La Unión Europea y el Mercosur pactaron este viernes un acuerdo en principio sobre un tratado de libre comercio (TLC) en el que se protegerán 357 denominaciones de origen europeas, un aspecto en el que se ha opuesto Estados Unidos en las negociaciones multilaterales.

El bloque comunitario ha logrado establecer ese mismo tipo de protección en otros TLCs recientes, como los que ha suscrito con Canadá y Japón, así como en la modernización del Tratado de Libre Comercio entre México y la Unión Europea (TLCUEM).

En cuanto al caso del Mercosur, las protecciones van desde el Vino de Rioja o el Queso Manchego español hasta el Jamón de Parma italiano, el Champagne francés, el Porto portugués o los whiskies escocés o irlandés.

A la vez, la Unión Europea tendrá que respetar y proteger denominaciones geográficas de Mercosur como los Vinos de Mendoza o la Cachaça brasileña.

En la reciente modernización del TLCUEM, se protegió todas las denominaciones de origen que propuso ese bloque comunitario.

El nuevo TLCUEM, de ratificarse, garantizará la protección contra la imitación de 340 alimentos y bebidas europeos distintivos en México, como el queso Comté de Francia, el queso Queijo São Jorge de Portugal, Szegedi szalámi de Hungría y las ciruelas Topoloveni Magiun de Rumanía.

Las indicaciones geográficas son nombres que protegen la calidad y la reputación de un producto distintivo de una región.

---

CONSIGNA 1: Reproduce literalmente el tramo del texto sobre el acuerdo comercial entre la Unión Europea y el Mercosur que va desde "El bloque comunitario" hasta "ese bloque comunitario.".
CONSIGNA 2: Continúa el texto sobre el acuerdo comercial entre la Unión Europea y el Mercosur a partir de su última oración.

Entradas de datos guardadas
---

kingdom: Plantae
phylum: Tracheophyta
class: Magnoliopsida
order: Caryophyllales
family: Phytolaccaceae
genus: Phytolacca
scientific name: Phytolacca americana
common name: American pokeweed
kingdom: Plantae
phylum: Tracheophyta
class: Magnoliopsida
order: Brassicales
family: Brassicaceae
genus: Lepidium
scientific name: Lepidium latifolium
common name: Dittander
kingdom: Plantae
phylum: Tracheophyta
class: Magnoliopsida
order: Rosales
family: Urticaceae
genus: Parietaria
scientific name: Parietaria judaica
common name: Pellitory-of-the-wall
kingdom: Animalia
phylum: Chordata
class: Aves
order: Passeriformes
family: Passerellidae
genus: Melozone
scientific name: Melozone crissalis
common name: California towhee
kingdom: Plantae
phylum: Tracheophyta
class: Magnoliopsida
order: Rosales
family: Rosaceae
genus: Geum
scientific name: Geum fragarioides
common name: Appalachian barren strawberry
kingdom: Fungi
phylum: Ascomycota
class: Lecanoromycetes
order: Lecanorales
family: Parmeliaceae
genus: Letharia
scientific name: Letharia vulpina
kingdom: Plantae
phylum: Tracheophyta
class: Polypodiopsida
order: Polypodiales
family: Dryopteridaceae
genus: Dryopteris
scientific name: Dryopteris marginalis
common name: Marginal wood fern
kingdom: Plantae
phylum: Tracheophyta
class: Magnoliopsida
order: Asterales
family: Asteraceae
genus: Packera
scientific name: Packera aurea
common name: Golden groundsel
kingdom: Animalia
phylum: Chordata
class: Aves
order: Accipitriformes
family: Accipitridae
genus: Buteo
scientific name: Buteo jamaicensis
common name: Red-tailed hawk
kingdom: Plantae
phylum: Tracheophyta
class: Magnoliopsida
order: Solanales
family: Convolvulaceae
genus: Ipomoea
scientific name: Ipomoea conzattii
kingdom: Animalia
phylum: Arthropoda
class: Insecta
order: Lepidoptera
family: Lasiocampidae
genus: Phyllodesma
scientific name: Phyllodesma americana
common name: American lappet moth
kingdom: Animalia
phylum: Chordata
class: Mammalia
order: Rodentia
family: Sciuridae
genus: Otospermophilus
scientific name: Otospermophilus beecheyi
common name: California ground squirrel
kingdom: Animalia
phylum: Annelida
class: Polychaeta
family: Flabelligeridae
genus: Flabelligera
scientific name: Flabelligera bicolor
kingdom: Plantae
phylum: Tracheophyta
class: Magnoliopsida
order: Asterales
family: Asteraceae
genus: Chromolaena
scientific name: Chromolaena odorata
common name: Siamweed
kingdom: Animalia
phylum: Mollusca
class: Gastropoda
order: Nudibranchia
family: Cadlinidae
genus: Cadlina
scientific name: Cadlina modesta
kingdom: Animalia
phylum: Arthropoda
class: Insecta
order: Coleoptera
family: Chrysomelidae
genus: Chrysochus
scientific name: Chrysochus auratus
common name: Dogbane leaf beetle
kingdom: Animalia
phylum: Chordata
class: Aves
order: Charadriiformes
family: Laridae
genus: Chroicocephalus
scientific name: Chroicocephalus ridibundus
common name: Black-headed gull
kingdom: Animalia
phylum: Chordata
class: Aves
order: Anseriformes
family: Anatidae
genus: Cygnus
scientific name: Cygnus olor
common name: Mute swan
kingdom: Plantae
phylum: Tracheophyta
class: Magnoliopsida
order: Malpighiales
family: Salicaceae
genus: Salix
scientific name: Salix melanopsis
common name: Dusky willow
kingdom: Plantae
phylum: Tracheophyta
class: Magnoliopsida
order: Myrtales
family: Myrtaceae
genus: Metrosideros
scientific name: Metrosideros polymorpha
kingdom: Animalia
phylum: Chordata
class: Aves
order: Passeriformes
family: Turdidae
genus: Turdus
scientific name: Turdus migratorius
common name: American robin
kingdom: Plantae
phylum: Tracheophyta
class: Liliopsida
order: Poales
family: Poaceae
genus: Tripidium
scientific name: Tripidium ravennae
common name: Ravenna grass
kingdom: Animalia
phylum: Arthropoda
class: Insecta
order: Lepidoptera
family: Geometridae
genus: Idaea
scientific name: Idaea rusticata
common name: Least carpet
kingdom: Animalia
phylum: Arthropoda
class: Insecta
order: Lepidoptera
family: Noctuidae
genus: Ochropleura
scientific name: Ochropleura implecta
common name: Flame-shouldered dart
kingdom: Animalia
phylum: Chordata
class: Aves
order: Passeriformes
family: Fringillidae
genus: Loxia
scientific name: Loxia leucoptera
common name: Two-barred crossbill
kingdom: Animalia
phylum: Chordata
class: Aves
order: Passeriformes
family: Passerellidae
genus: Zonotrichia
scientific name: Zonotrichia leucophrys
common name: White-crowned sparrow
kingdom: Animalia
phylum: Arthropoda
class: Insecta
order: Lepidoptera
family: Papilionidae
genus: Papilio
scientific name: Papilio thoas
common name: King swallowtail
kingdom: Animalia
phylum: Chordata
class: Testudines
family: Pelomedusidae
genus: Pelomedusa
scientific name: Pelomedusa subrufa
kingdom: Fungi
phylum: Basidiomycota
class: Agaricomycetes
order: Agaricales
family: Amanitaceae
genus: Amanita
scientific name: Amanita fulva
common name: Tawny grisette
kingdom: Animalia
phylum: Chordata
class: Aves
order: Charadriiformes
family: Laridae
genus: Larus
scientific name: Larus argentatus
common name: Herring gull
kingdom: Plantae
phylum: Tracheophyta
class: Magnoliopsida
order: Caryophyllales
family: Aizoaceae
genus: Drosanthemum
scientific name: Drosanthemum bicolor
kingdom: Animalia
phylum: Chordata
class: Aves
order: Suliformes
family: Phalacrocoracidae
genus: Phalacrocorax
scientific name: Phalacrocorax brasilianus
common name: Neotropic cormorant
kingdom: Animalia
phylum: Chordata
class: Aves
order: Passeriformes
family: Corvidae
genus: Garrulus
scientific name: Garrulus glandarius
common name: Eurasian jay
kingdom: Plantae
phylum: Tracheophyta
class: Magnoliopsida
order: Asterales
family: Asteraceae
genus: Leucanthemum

---

RESPUESTA 1:
El bloque comunitario ha logrado establecer ese mismo tipo de protección en otros TLCs recientes, como los que ha suscrito con Canadá y Japón, así como en la modernización del Tratado de Libre Comercio entre México y la Unión Europea (TLCUEM).

En cuanto al caso del Mercosur, las protecciones van desde el Vino de Rioja o el Queso Manchego español hasta el Jamón de Parma italiano, el Champagne francés, el Porto portugués o los whiskies escocés o irlandés.

A la vez, la Unión Europea tendrá que respetar y proteger denominaciones geográficas de Mercosur como los Vinos de Mendoza o la Cachaça brasileña.

En la reciente modernización del TLCUEM, se protegió todas las denominaciones de origen que propuso ese bloque comunitario.

RESPUESTA 2:
Por su parte, en las negociaciones para actualizar el Tratado de Libre Comercio de América del Norte (TLCAN), Estados Unidos abordó las protecciones de las indicaciones geográficas que pueden restringir indebidamente el acceso al mercado agrícola de Estados Unidos en otros países, protegiendo los términos que se consideran comunes.

Algunas industrias de Estados Unidos, por ejemplo, mostraron preocupación de que la Unión Europea esté usando indicaciones geográficas para imponer restricciones al uso de nombres comunes como los quesos parmesano, feta y provolone, que limitan a las empresas estadounidenses a comercializar tales alimentos utilizando esos nombres comunes.

Desde la perspectiva de la Unión Europea, estos productos disfrutan de un estado especial que les permite a los consumidores saber que son artículos genuinos y que los productores europeos ganen una prima por la calidad de sus productos, a la vez que les facilita verificar que su fabricación no se copie en el extranjero.

Al final, en la nueva versión del TLCAN, Estados Unidos y México aceptaron normas de indicaciones geográficas que mejoran la transparencia para los procedimientos de oposición y cancelación de esas indicaciones.